Hint: you will find this identity useful:
.. math::
\exp(x_i – m) = \exp(x_i – m/2 – m/2) = \exp(x_i – m/ 2) / \exp(m/2)
“””
def softmax_spec(x: Float32[4, 200]) -> Float32[4, 200]:
x_max = x.max(1, keepdim=True)[0]
x = x – x_max
x_exp = x.exp()
return x_exp / x_exp.sum(1, keepdim=True)
然后这题需要提供两种解法,一种是暴力的解法,3个loop;另一种是聪明的解法,2个loop。
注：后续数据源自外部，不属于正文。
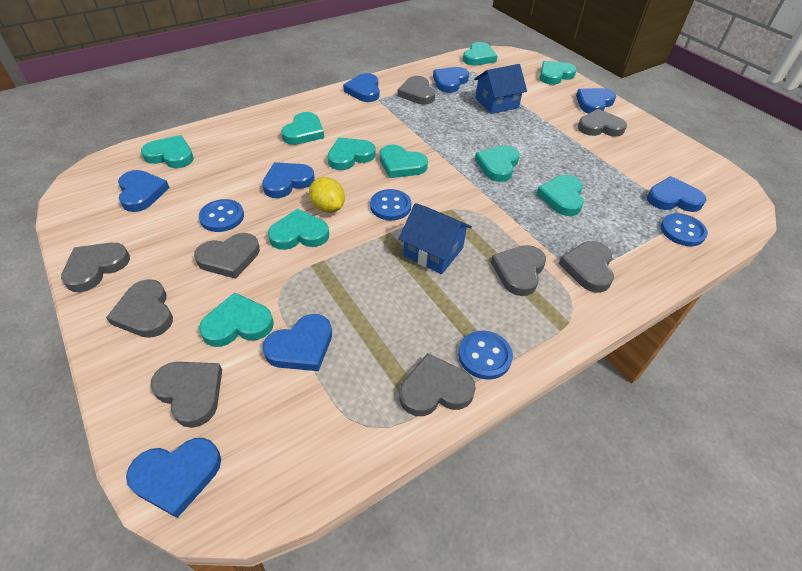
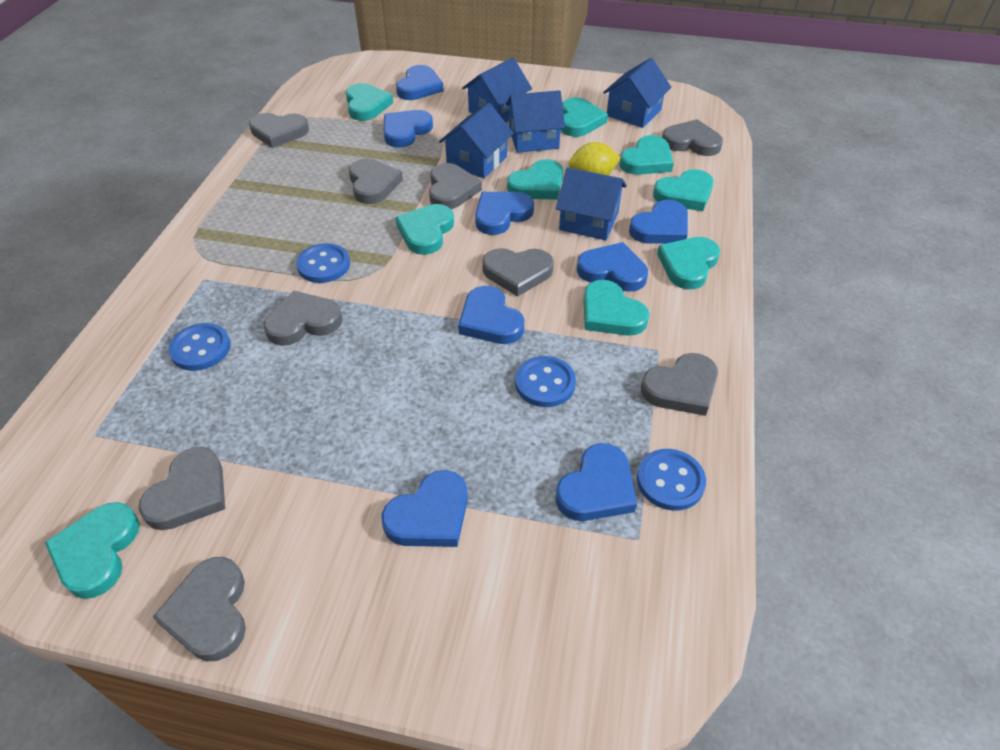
blue house: [399,203,472,274] [474,64,527,114] = 2 -> [439,103,514,178] [462,57,532,122] [506,90,565,153] [556,167,627,240] [603,58,671,128] = 5
turquoise heart: [141,135,194,168] [199,292,274,347] [268,208,329,250] [281,112,324,145] [327,137,376,170] [380,145,428,178] [463,42,498,66] [475,145,519,182] [536,175,584,216] [540,61,577,85] = 10 -> [45,502,140,599] [346,83,393,121] [396,204,454,255] [507,159,563,200] [561,97,608,137] [583,280,650,336] [620,135,674,175] [653,169,714,211] [657,237,720,289] = 9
先从暴力解法开始着手。
暴力解法思路
-
一个loop去取每一个行的最大值
-
每行中的每列减去对应行的最大值,顺便exp
-
一个loop去相加对应exp之后的值函数
-
一个loop计算最后的softmax
相关的triton接口
- torch.full(shape, value, dtype)可以直接初始化一个大小为shape,值为value的dtype向量,可以用来初始化极小值,用来取最大值,后面发现用tl.zeros也可以
解法
def softmax_kernel_brute_force(x_ptr, z_ptr, N0, N1, T, B0: tl.constexpr, B1: tl.constexpr):
"""2 loops ver."""
block_id_i = tl.program_id(0)
log2_e = 1.44269504
# Finish me!i
offset_x = block_id_i * B0 + tl.arange(0,B0)
mask_x = offset_x < N0
row_max = tl.zeros(shape=[B0,1], dtype=tl.float32)
row_sum_exp = tl.zeros([B0, 1], dtype=tl.float32)
for idj in tl.range(0,T,B1):
offset_y = idj + tl.arange(0,B1)
mask_y = offset_y < T
offset_xy = offset_x[:,None] * T + offset_y[None,:]
mask_xy = mask_x[:,None] & mask_y[None,:]
block_value =tl.load(x_ptr + offset_xy, mask_xy, other=float('-inf'))
row_max = tl.maximum(row_max, tl.max(block_value,axis=1, keep_dims=True))
for idj in tl.range(0, T, B1):
offset_y = idj + tl.arange(0,B1)
mask_y = offset_y < T
offset_xy = offset_x[:,None] * T + offset_y[None,:]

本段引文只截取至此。